Here using the word "thousands" is not meant to be an accounting, but rather simply is used to illustrate the number was of a great quantity. The actual number is of little importance to the statement. 



> 1555, from M.Fr. myriade, from L.L. myrias (gen. myriadis) "ten thousand," from Gk. myrias (gen. myriados) "ten thousand," from myrios "innumerable, countless," of unknown origin. Specific use is usually in translations from Gk. or Latin.



John Gill:


> how many thousands of Jews there are which believe; there were many thousands converted at Jerusalem upon the first preaching of the Gospel, after Christ's ascension; see Act_2:41 and the number might be much increased since; though it may be, that reference is had not only to the number of the members of the church at Jerusalem, but to all the believing Jews in Judea, who were now come up to Jerusalem, to keep the feast of Pentecost; since it is in the Greek, "how many myriads there are", and one myriad contains ten thousand:



Adam Clarke's Commentary:


> Act 21:20
> How many thousands - Ποσαι μυριαδες; How many myriads, how many times 10,000. This intimates that there had been a most extraordinary and rapid work even among the Jews; but what is here spoken is not to be confined to the Jews of Jerusalem, but to all that had come from different parts of the land to be present at this pentecost.



Albert Barnes Commentary:


> How many thousands - The number of converts at this time must have been very great. Twenty-five years before this, 3,000 had been converted at one time Acts 2, and afterward the number had swelled to some more thousands, Act_4:4. The assertion that there were then “many thousands,” implies that the work so signally begun on the day of Pentecost in Jerusalem had not ceased, and that many more had been converted to the Christian faith.



The People's NT:


> Thou seest, brother, now many thousands . . . believe. The Greek reads: "How many tens thousands." There were not only many thousands of Christians in the Jerusalem church, but many thousands of Jewish Christians who had come up to the feast of Pentecost. Twenty-seven years before there were five thousand men who believed in Jerusalem (Act_4:4).


----------



## Eoghan (Apr 4, 2009)

_myriad _- Jude 14 - ten thousand

_myriad_ - Acts 21:20 -thousands (of Jews) 

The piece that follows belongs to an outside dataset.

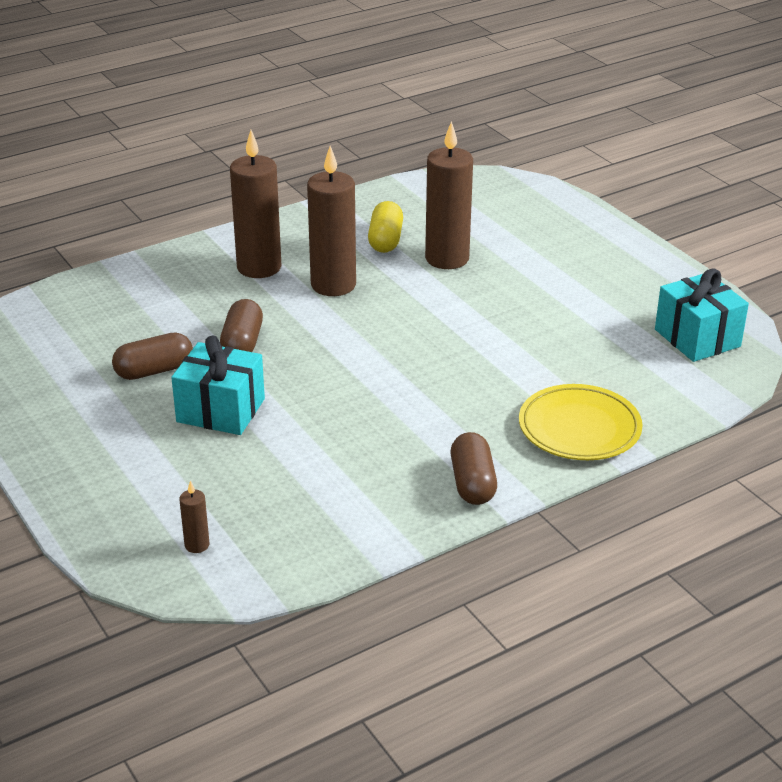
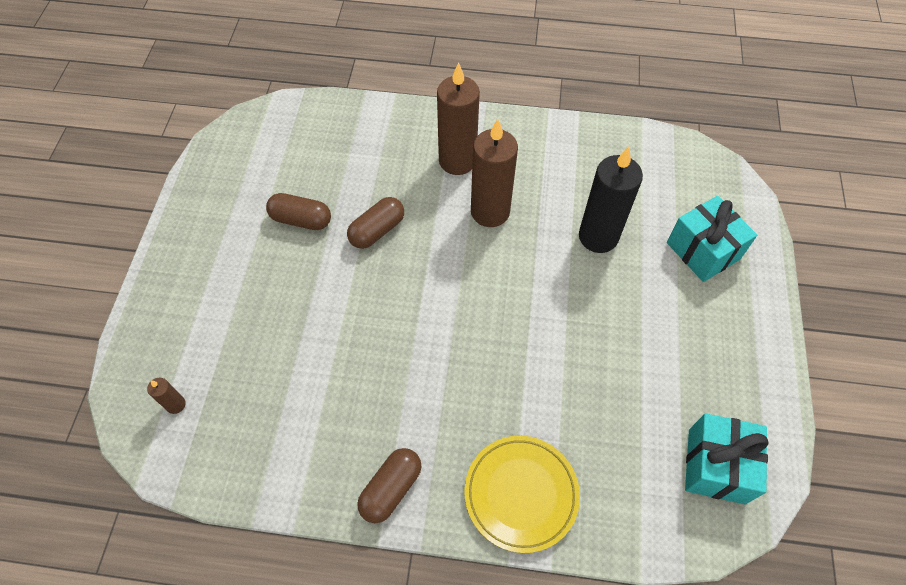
camera: 40 degrees right, 25 degrees up
(221, 410) = (304, 287): turquoise gift -> turquoise gift (703, 251)
(385, 240) = (571, 187): yellow capsule -> none
(447, 259) = (598, 237): brown candle -> black candle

if you want to say thousands you use 

_chilades_ - Revelation 20

Brethren we have underestimated the numbers of Messianic believers in Acts by a factor of ten (- an order of magnitude?)


----------



## Eoghan (Apr 10, 2009)

*Why?*

Why ten thousand angels (KJV) but only a thousand Jews? I say again why the inconsistency in translation? - an order of magnitude!


----------



## MW (Apr 10, 2009)

Eoghan said:


> Why ten thousand angels (KJV) but only a thousand Jews? I say again why the inconsistency in translation? - an order of magnitude!



The inconsistency is in the person reading the translation. "How many thousands" does not equate to "a thousand." It may in fact refer to one hundred thousand; in which case "ten thousand" would be small in comparison.


----------